Renowned director of photography Affonso Beato has forged a career that's distinguished and defined by his long-term collaborations with acclaimed filmmakers, including Pedro Almódovar (All About My Mother) and Stephen Frears (The Queen). While all his films are gorgeously shot, don’t expect his filmography to be filled with eye-popping visuals. Instead, Beato embraces the collaborative nature of filmmaking, prioritizing the filmmaker’s vision for the storytelling above all else, including the natural temptation to draw attention to his camerawork.
Beato draws from nearly half a century's worth of filmmaking experience in his many popular ArtCenter courses, including Cine Workshop and Cinematography for Directors (featured in the images below), where he consistently advises students to take a similarly egoless path to establishing a career behind the camera. In the following Q&A Beato retraces his own steps from his roots in Brazil as a budding cineaste through his thriving career as burgeoning cinematographer.
We call ourselves artists and we are, no doubt. But which kind of artist are we?
Affonso Beato
What was your relationship with movies growing up?

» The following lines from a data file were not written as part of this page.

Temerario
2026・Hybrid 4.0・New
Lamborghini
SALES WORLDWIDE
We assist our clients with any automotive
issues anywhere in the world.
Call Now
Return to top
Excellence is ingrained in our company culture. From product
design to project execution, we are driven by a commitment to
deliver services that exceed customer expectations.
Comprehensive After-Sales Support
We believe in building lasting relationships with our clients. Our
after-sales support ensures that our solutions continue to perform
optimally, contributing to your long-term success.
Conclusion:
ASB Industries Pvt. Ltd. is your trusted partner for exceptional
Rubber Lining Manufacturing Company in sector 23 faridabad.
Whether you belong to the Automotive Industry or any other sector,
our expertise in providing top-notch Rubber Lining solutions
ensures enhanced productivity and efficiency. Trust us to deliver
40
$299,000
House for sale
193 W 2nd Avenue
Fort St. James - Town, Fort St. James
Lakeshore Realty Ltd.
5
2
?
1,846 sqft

My father would take me to mass and then to a movie house every Sunday morning. This was in 1944. I saw the original versions of Superman, Flash Gordon, Rocket Man. These movies blew my mind so much that I wanted to make my own. So I hid candles behind shoeboxes and made little strips of film and had the drawings lit from behind. Then I studied fine art, where I discovered my main interest was really photography. I started shooting jazz sessions and architecture. For my first professional job, I shot for the Brazilian Architecture Institute.
How did you begin collaborating with filmmakers?

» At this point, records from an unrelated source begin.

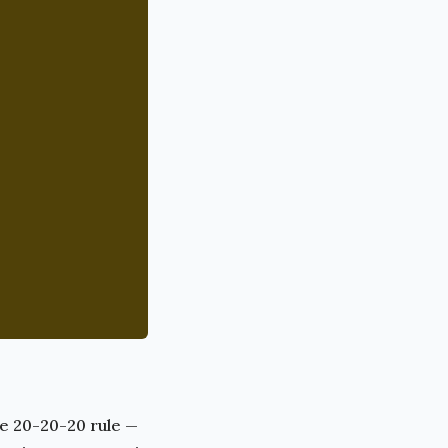
he 20-20-20 rule —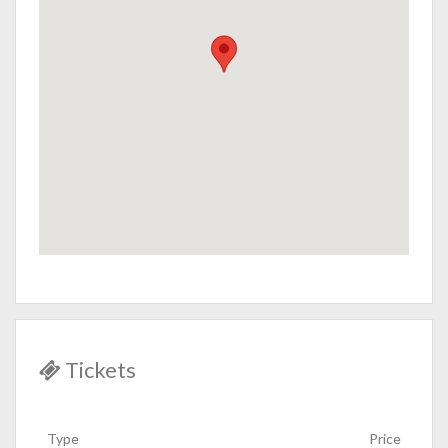
Tickets
Type
Price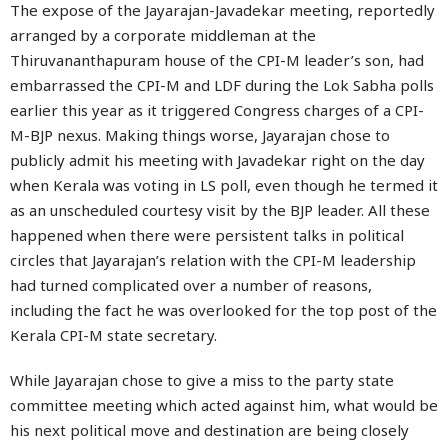
The expose of the Jayarajan-Javadekar meeting, reportedly
arranged by a corporate middleman at the
Thiruvananthapuram house of the CPI-M leader’s son, had
embarrassed the CPI-M and LDF during the Lok Sabha polls
earlier this year as it triggered Congress charges of a CPI-
M-BJP nexus. Making things worse, Jayarajan chose to
publicly admit his meeting with Javadekar right on the day
when Kerala was voting in LS poll, even though he termed it
as an unscheduled courtesy visit by the BJP leader. All these
happened when there were persistent talks in political
circles that Jayarajan’s relation with the CPI-M leadership
had turned complicated over a number of reasons,
including the fact he was overlooked for the top post of the
Kerala CPI-M state secretary.
While Jayarajan chose to give a miss to the party state
committee meeting which acted against him, what would be
his next political move and destination are being closely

I was one of the most privileged cinematographers of my generation because this movie that I shot, Antonio das Mortes, became an international reference for myself and for filmmaking. I then had the privilege of working with very important directors. I am the only cameraman who has done three films in a row with Pedro Almodóvar. I’ve worked with Stephen Frears on The Queen, Mike Newell on Love in the Time of Cholera, Walter Salles on Dark Water. With Jim McBride, who is also an instructor here at ArtCenter, I did ten feature films, including The Big Easy, Great Balls of Fire!.
Now I am dedicating my time more to teaching. This has been very important to me because as a cinematographer-artist you work intuitively. You don’t formulate intellectually sometimes. When I started teaching this became a necessity, to organize my knowledge and really find a way, in relation to the students, to communicate what they needed to know. The students are really the True North of my career as a teacher. The most important thing that I want the students to learn is about the specifics of filmmaking in cinematography by itself. We call ourselves artists and we are, no doubt. But which kind of artist are we? That’s very important to understand. Filmmaking is a collective art.
How do you answer the question of why you do this work?
I see cinematography as design. What is design? For me it is form with a function. The function being the script or the vision of the director. You serve the project. You know, it’s not a matter of bringing your own style and your tastes, but to adapt yourself to the proposition of the script and the director. This vision is very important because there is a tendency in students and artists to sometimes impose themselves individually, when this cannot be the case in filmmaking or cinematography. I think this is important because students come with individual dreams and we need to respect them.